N.J. medical students attend Match Day; Cherry Hill twins prepare to go their separate ways

N.J. medical students attend Match Day; Cherry Hill twins prepare to go their separate ways

By Kelly Roncace, South Jersey Times

On March 20, medical students across the country gathered together to find out where the next chapter in their lives would take place.

Match Day is a yearly celebration where graduating medical students receive letters informing them of what program they have been "matched" with for their residency.

Rowan School of Osteopathic Medicine students attended a Match Day celebration at The Mansion on Main Street in Voorhees to open their envelopes.

Dr. Kathryn Lambert, Rowan School of Osteopathic Medicine's dean of student affairs, said, medical students spend four years training in a classroom and hoping to get their medical degree.

"But to get licensed, they need to complete post medical school training or a residency," Lambert said. "Match Day is when the students find out where they are going to do their residency training and finding out what program matched with them."

For RowanSOM students April and Kim Barnum of Cherry Hill - twin sisters - this year's Match Day would not only tell them where they would do their residencies, but also how far apart they would be from each other.

The girls, who are 25 years old, have gone through school together since kindergarten.

Match Day will be the day they find out how far they will be separated from each other for the first time.

Kim, who is going into the osteopathic field, already found out she will be doing her residency at in Overlook Medical Center in Summit.

"We expected it at this point," Kim said. "We went to college together, then didn't expect to go to medical school together, but we did."

So April's turn came to learn where she would spend the next four year's of her own medical career.

Her first choice, Kaiser Permanente is located in Oaklyn, California. Her other choices are in the New England area.

"We had a long discussion about it, but we felt like it's time to have our own personal growth," April said.

After a "3, 2, 1" countdown, April opened her letter, along with the 140-plus other medical students, to see if she would soon be bi-coastal.

"I'm going to Brown (University in Providence, Rhode Island)," she said, obviously excited. "I'm really excited.

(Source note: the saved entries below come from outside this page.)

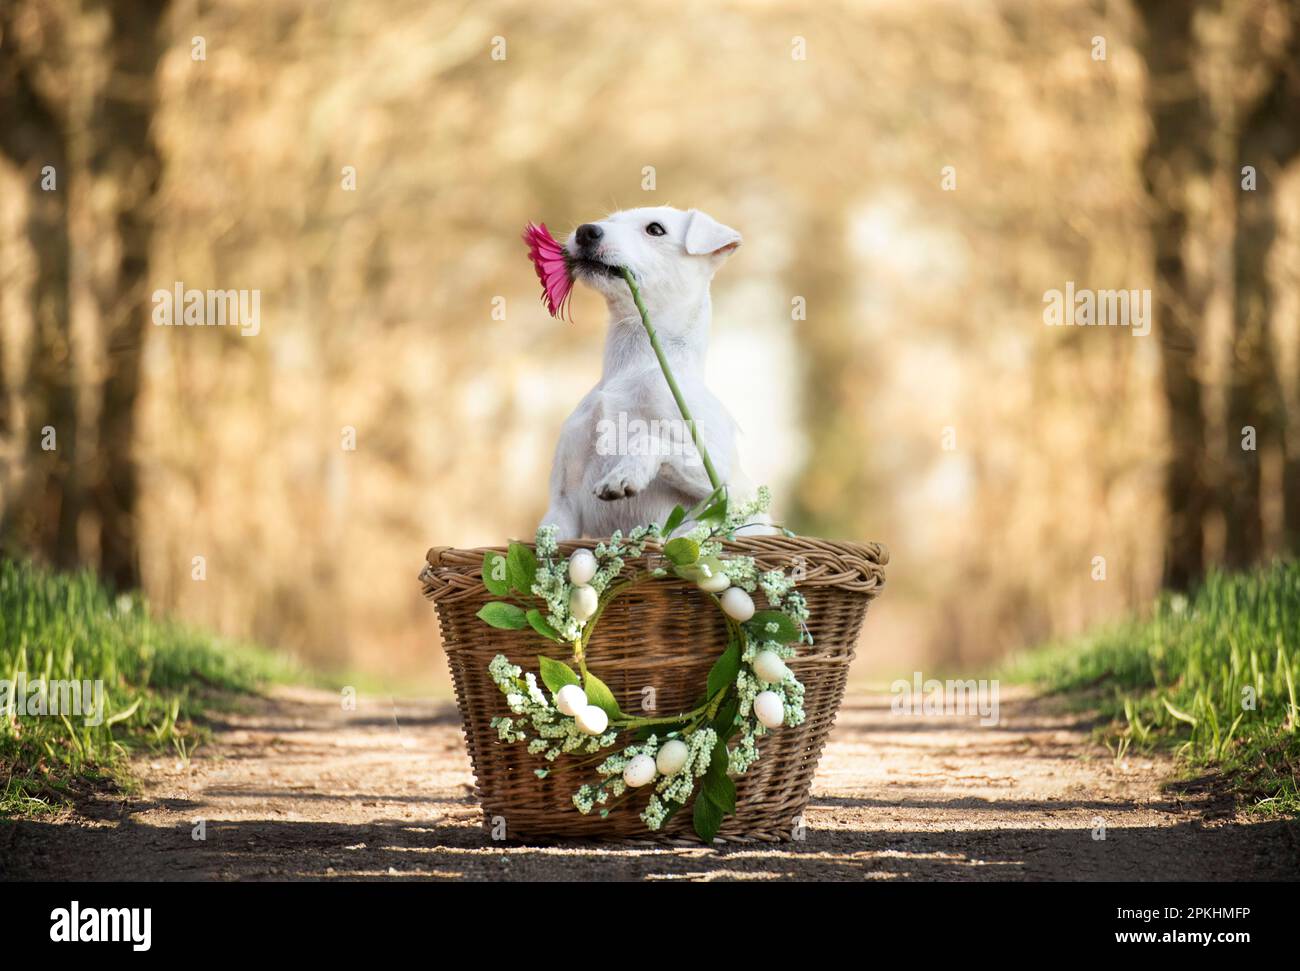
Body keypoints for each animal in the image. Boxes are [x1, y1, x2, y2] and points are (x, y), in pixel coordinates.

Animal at [543, 206, 759, 538]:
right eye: (610, 220)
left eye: (655, 229)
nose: (585, 231)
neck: (633, 364)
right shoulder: (562, 506)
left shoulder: (734, 490)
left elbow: (652, 441)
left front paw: (624, 474)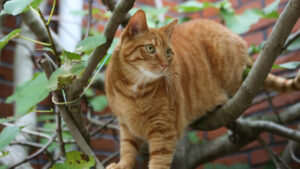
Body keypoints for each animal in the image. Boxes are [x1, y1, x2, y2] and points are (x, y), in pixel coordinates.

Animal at [105, 9, 300, 168]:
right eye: (150, 48)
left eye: (168, 52)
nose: (165, 65)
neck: (133, 88)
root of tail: (238, 39)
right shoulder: (125, 125)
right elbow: (127, 149)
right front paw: (122, 165)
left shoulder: (163, 129)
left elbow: (159, 159)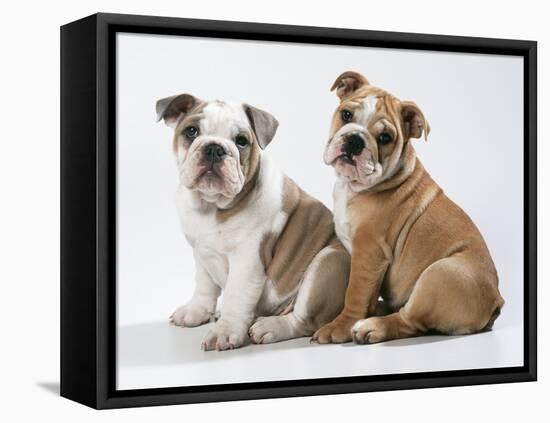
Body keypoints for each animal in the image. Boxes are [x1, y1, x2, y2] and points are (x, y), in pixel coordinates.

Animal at [157, 95, 352, 352]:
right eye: (191, 131)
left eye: (241, 141)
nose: (214, 148)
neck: (211, 206)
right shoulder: (200, 253)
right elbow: (204, 285)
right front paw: (196, 312)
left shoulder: (247, 260)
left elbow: (236, 295)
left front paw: (225, 331)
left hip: (329, 262)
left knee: (304, 320)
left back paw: (270, 327)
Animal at [312, 72, 506, 344]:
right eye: (347, 115)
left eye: (385, 138)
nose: (355, 140)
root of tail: (496, 300)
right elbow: (366, 293)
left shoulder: (369, 251)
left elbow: (355, 292)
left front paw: (339, 327)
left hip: (439, 275)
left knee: (409, 320)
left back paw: (371, 326)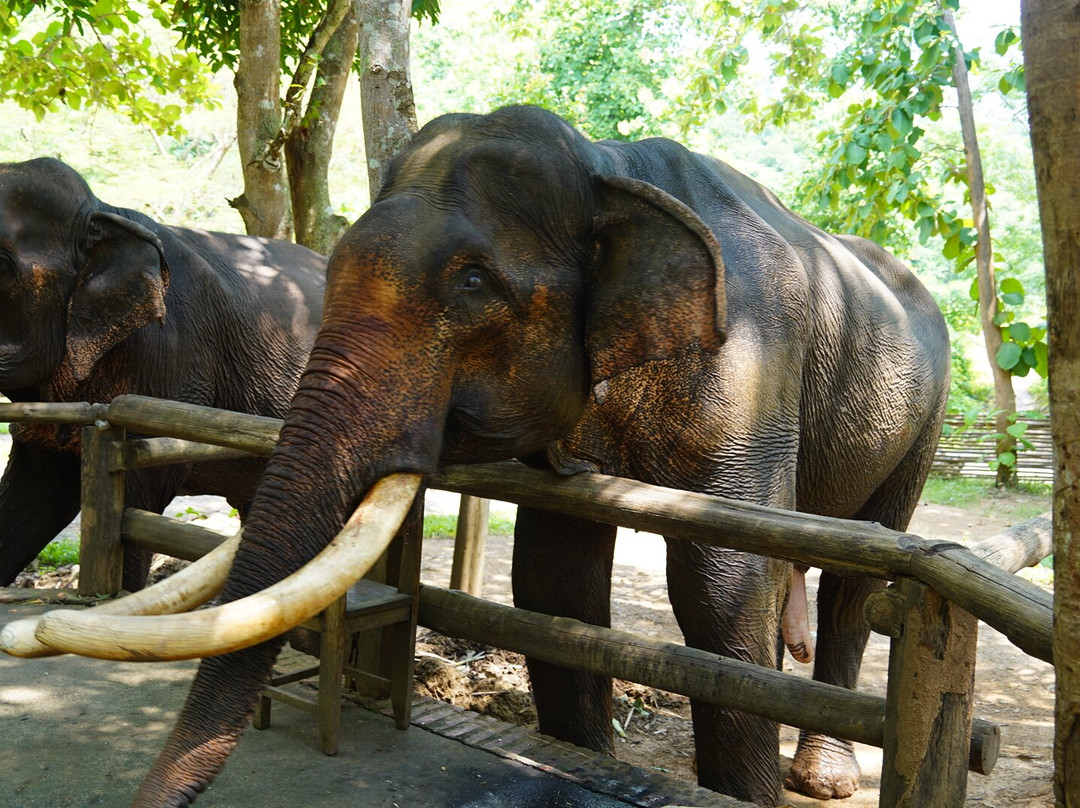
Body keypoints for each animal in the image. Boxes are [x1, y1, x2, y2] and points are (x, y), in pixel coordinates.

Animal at [57, 106, 948, 807]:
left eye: (474, 283)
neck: (608, 164)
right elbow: (555, 579)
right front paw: (584, 759)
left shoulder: (752, 369)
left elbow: (724, 584)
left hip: (923, 425)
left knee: (857, 584)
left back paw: (824, 780)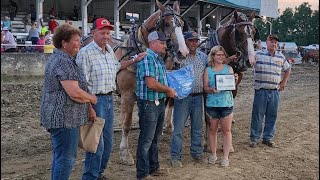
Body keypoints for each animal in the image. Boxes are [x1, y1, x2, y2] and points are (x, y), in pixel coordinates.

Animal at [114, 0, 189, 165]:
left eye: (181, 23)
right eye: (166, 23)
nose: (183, 52)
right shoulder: (127, 95)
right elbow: (126, 123)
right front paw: (125, 153)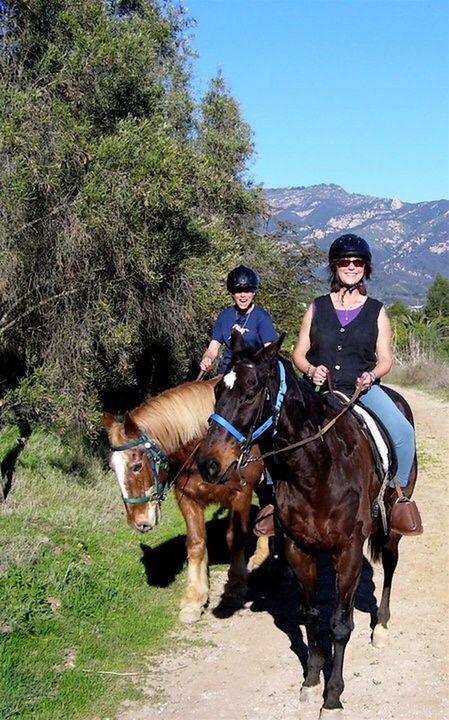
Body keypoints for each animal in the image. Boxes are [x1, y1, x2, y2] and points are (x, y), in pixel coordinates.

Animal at [103, 376, 268, 624]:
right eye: (113, 468)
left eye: (137, 466)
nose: (138, 521)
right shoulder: (187, 498)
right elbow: (195, 543)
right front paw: (194, 599)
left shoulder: (242, 494)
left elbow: (236, 538)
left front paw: (234, 590)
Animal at [198, 334, 418, 716]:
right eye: (217, 390)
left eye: (251, 391)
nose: (209, 464)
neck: (316, 468)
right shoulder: (297, 548)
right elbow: (312, 615)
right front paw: (312, 680)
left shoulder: (348, 551)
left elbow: (341, 624)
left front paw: (333, 697)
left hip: (391, 527)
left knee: (390, 565)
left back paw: (381, 627)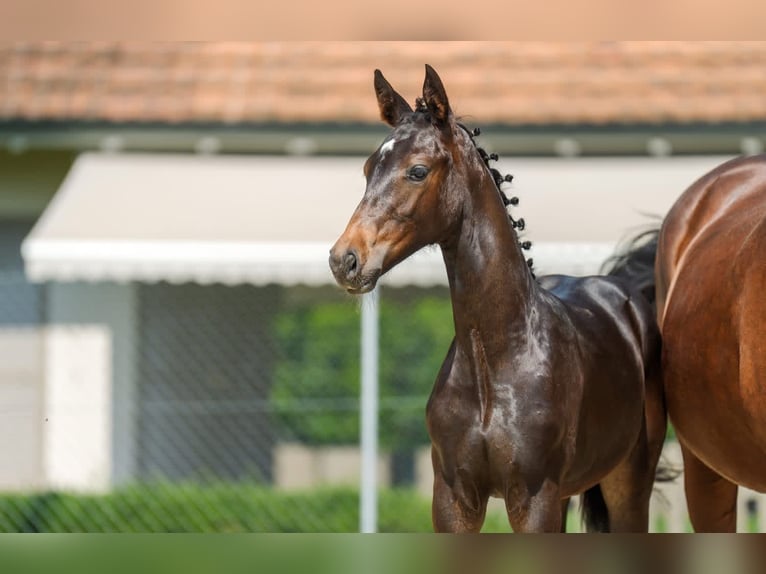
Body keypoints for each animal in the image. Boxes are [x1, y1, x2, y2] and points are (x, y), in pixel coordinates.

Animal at [328, 65, 667, 532]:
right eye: (367, 169)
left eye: (417, 171)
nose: (345, 259)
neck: (495, 362)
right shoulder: (454, 499)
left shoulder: (534, 497)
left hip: (627, 483)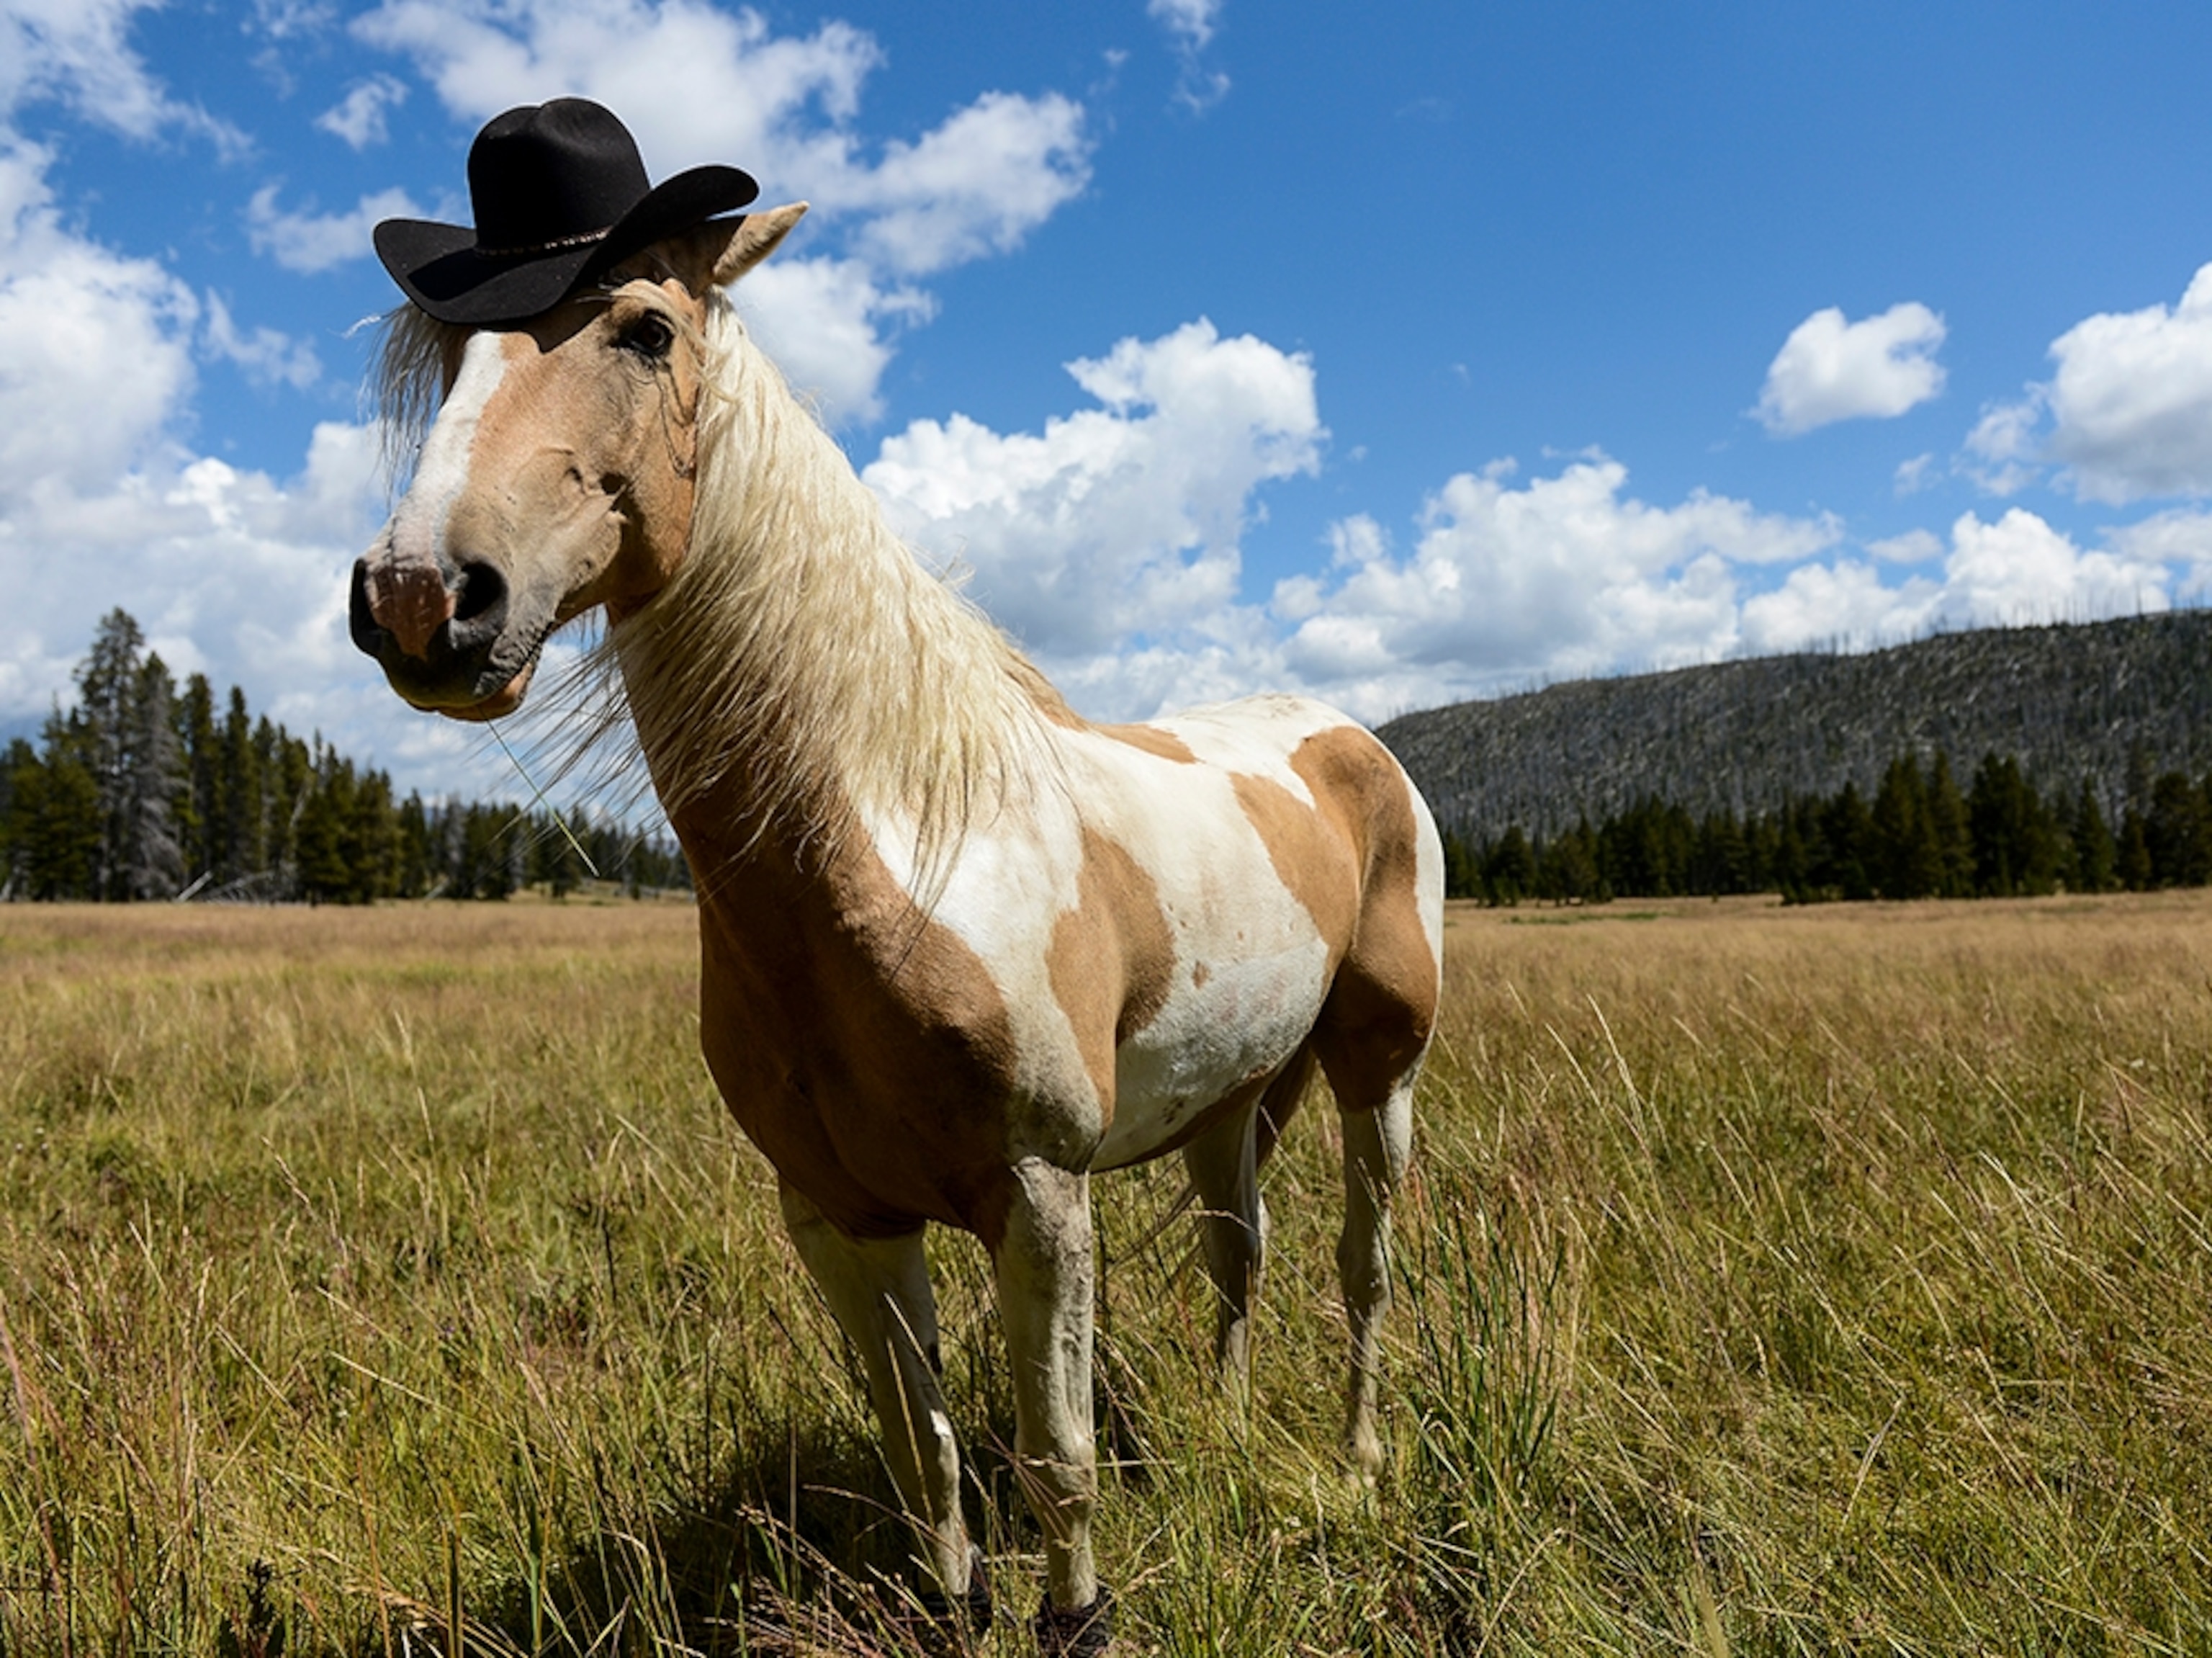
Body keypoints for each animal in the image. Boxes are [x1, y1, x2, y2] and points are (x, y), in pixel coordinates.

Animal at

I'm the first in my family to go to an Ivy League school."

One of her top choices, April had to read the letter over a few times for the news to sink in.

Kim was also pleased.

"North Jersey and Rhode Island aren't too far apart," she smiled.

Fred Barnum, the girls' father, said the past couple months have been an adventure.

"It's been a long journey in many ways," he said. 

After approximately 20 trips to places like Florida, Tennessee, Georgia, Massachusetts, Virginia, all over New England and this area, Barnum is happy with the locations his daughters matched with.

"It's just nerve wracking for me because they're twins and they've been together all their lives," he said. "I don't think they will realize, until they go through it, how much they will miss each other."

However, it will be easier for them to see each other, being on the same coast.

"It will be easier for them to get home," said Marian Barnum, the girls' mother. "Just a car ride away."

In addition to Kim and April, 142 graduates in the osteopathic and allopathic fields were matched with their residencies.

According to RowanSOM Spokesperson Jerry Carey, 140 of the 144 graduates were successfully matched with residency programs.

"That's 97 percent which is better than last year's national average," he said.

Of those who matched, two are military students who will go into a military program after graduation, and 51 students will remain in New Jersey.

"That's important because many students tend to set up their practice where they do their residency," Carey said.

Students in this year's graduating class will be traveling to 18 different states including California, Texas, New York, Massachusetts, and Pennsylvania, with many remaining in New Jersey, Carey said.